When an organization introduces iterations in that way, they incur additional process management overhead as they attempt to mimic the "agile" ceremonies they have read about in books, but they don’t reap any benefits from it because they are still doing things the same way as before. The idea of an iterative process is that we iterate over the "requirements." If the requirements are all set in advance, then iterating over the programming tasks doesn’t really do much for us. Various iterative and time-box models, including Spiral, RUP, Evo, Scrum, Extreme Programming, and others make it clear that we incrementally plan, analyze, design, code, test, and deploy, ideally with the goal of generating hard value, and we want feedback from real users in each iteration. We don’t carve out the programming bit from the middle of the "waterfall" and pretend to iterate over just that, in isolation from the rest of the process. To do so would be like mixing bugs and weeds into our rice. On the surface, not very appetizing.

But this non-appetizing thing turned out to be a lever, and with one of those we can start to move things. In a conversation with a few area managers and project managers, someone mentioned that their biggest pain point is integration and deployment. Code is built by different groups who work independently and who don’t integrate the various parts of the code base until late in the delivery cycle, at a point when change is expensive and unexpected change doubly so. Without integrated code, no one practices the deployment procedure until the very end of the delivery cycle. More surprises, more changes, more expense, more frustration.

The make-believe iterations aren’t doing anything for the company, but at least they provide a mechanism for iterating and the people in the various work group silos are already comfortable with the idea of iterations. We are addressing their pain point by extending the scope of the iterative portion of the process to include integration, acceptance testing, and deployment. My primary mandate was originally to introduce the practice of specification by example (which is also known by a few other names) using Cucumber. But this won’t help very much unless the executable examples are actually used by the development groups as the basis for building product. We have had good support from both the business analysis and QA areas, and indeed the walls between those two silos are mostly gone, but the reactions of the other silos involved in software delivery have ranged from bemusedly tolerant to openly hostile.
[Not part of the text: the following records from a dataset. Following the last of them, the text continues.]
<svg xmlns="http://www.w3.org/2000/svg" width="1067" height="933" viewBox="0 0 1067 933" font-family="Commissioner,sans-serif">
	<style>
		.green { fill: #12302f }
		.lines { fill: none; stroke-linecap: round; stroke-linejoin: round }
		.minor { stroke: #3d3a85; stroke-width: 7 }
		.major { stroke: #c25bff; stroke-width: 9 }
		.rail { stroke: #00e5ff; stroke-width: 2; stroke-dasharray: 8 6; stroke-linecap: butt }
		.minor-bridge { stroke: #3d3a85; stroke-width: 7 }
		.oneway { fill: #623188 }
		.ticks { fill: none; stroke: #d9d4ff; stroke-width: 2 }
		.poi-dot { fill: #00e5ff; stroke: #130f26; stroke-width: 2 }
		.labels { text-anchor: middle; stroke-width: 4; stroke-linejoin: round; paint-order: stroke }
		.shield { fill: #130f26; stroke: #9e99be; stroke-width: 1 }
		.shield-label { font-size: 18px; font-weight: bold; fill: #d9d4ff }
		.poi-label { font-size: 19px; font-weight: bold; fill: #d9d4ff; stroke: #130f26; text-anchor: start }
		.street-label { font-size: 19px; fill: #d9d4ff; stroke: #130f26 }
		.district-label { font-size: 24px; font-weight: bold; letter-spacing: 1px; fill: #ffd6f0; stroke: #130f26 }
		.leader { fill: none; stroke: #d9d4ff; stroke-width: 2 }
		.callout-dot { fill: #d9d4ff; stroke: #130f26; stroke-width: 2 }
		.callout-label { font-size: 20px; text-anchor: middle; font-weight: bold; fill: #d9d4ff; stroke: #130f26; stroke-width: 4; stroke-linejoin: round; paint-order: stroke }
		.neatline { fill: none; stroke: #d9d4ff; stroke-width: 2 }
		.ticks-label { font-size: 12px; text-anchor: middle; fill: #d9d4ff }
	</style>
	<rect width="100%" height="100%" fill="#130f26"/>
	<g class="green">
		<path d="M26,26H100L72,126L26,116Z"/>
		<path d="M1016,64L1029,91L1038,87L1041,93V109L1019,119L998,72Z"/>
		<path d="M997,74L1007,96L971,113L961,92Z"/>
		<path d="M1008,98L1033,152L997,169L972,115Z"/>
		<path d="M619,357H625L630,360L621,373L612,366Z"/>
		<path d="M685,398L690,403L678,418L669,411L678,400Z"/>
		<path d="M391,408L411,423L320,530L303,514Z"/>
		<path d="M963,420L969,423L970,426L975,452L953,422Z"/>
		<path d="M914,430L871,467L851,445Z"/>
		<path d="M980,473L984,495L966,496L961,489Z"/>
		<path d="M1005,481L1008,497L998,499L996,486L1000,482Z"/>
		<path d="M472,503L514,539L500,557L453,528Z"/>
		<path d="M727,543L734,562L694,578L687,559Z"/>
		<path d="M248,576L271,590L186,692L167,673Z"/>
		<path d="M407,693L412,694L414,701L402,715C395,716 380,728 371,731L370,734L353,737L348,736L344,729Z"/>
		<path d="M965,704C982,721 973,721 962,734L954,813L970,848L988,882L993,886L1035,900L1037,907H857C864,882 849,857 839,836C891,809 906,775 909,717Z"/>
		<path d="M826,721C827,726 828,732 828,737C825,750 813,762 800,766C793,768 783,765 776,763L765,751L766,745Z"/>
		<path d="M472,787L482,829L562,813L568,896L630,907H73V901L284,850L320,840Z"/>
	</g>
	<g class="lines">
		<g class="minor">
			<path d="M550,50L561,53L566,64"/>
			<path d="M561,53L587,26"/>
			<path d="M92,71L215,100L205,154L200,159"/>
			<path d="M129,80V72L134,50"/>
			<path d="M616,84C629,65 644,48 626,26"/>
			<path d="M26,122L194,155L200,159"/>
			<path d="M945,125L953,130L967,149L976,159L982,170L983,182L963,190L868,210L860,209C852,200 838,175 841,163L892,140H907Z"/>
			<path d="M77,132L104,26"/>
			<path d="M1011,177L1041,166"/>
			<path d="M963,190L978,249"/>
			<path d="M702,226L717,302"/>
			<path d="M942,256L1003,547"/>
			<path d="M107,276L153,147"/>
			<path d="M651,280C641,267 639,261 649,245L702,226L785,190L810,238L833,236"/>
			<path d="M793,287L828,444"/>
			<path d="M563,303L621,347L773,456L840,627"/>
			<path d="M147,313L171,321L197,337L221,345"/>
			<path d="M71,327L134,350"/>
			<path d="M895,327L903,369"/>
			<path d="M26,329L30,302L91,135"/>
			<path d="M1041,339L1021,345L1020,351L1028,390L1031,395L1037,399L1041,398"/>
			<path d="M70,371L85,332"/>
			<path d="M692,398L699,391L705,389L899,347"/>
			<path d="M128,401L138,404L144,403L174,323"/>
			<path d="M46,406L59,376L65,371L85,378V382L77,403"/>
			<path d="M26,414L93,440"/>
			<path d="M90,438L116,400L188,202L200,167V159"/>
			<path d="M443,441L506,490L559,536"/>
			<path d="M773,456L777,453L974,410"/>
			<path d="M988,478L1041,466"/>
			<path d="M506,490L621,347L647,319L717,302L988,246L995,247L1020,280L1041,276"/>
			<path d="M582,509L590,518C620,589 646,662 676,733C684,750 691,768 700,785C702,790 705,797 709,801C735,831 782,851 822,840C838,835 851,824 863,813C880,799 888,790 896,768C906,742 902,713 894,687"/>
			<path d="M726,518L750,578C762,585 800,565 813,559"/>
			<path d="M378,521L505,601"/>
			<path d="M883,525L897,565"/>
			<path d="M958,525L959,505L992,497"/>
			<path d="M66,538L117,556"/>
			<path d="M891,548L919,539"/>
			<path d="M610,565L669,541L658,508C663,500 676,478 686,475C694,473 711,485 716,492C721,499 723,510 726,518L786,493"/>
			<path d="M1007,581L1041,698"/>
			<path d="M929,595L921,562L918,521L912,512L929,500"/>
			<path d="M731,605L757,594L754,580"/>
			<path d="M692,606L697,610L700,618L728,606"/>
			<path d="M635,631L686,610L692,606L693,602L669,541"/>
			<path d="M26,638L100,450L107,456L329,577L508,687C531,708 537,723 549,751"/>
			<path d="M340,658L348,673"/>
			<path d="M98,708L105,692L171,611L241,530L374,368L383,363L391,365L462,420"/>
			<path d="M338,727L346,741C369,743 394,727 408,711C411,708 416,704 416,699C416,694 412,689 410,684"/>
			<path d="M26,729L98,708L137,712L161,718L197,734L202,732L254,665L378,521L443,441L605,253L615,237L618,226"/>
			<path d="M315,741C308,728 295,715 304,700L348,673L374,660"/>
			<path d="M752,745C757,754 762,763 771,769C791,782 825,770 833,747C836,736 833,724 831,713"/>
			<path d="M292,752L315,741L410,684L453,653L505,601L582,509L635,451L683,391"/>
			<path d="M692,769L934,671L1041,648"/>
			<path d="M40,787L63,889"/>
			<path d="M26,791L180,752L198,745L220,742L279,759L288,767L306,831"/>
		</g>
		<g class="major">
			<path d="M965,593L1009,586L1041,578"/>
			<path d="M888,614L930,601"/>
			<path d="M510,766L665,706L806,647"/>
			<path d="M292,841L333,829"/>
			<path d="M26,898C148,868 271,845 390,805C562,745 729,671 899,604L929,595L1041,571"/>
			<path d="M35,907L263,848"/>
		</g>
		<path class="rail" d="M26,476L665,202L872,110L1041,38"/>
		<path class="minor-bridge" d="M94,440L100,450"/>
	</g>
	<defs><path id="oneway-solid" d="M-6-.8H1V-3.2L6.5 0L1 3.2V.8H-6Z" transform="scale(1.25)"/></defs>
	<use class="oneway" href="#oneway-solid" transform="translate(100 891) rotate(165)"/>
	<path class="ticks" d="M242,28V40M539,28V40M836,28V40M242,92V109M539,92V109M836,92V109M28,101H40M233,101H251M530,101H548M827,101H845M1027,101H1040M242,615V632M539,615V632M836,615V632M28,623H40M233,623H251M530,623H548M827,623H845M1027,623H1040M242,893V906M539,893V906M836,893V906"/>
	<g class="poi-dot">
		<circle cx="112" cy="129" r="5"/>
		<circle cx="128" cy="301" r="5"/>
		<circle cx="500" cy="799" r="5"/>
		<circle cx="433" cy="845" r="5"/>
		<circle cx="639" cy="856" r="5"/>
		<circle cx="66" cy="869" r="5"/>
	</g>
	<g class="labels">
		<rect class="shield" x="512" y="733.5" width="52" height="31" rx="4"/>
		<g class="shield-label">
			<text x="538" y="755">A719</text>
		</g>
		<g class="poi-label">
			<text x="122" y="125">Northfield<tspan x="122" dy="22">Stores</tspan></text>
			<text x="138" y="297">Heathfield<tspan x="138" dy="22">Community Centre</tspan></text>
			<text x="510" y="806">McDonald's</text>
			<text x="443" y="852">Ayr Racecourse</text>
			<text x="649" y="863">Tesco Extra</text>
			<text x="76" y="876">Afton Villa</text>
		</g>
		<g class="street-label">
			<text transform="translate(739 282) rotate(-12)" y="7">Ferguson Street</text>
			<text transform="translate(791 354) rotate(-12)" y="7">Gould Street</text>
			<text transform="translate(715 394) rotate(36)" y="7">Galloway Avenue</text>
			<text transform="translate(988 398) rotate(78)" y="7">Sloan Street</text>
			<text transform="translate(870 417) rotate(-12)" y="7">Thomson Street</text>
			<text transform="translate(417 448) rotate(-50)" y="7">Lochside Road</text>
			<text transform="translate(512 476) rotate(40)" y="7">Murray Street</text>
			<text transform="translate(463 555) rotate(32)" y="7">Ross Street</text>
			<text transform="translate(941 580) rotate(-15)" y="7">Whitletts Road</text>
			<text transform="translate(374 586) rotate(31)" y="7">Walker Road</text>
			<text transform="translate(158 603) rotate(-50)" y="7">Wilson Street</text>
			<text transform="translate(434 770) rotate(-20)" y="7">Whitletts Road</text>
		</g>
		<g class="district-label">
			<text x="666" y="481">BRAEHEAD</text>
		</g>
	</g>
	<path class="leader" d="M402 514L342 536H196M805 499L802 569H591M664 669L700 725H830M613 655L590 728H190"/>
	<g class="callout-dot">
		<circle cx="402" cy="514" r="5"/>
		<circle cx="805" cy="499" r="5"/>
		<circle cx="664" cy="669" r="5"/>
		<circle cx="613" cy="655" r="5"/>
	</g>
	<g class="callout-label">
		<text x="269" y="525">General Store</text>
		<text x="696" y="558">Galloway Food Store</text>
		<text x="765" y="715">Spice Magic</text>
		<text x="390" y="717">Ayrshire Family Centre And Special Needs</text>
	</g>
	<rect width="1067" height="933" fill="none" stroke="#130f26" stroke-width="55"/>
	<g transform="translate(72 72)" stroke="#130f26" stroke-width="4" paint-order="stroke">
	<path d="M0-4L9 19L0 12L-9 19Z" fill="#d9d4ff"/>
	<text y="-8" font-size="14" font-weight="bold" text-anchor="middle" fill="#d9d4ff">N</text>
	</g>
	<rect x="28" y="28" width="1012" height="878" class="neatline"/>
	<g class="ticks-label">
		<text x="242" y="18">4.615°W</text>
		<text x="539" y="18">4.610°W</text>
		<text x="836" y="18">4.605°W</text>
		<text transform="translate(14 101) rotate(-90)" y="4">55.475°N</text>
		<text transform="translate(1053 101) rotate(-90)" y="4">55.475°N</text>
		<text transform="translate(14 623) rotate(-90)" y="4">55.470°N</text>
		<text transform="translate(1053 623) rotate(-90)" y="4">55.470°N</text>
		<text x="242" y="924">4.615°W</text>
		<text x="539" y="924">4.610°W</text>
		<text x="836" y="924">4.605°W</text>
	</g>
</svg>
Extending the iterative activities beyond just the programming tasks is a significant step forward for this organization. Since all the silos share the pain of integration and deployment issues, it’s a natural lever to move the organization toward a more-effective delivery process. People are thinking about pain relief rather than about how to avoid change.

Don’t worry if you can’t change the whole world all at once. Find a lever. It might not look like a lever at first, but it’s there, somewhere, hiding in a bowl of rice or in a make-believe iteration.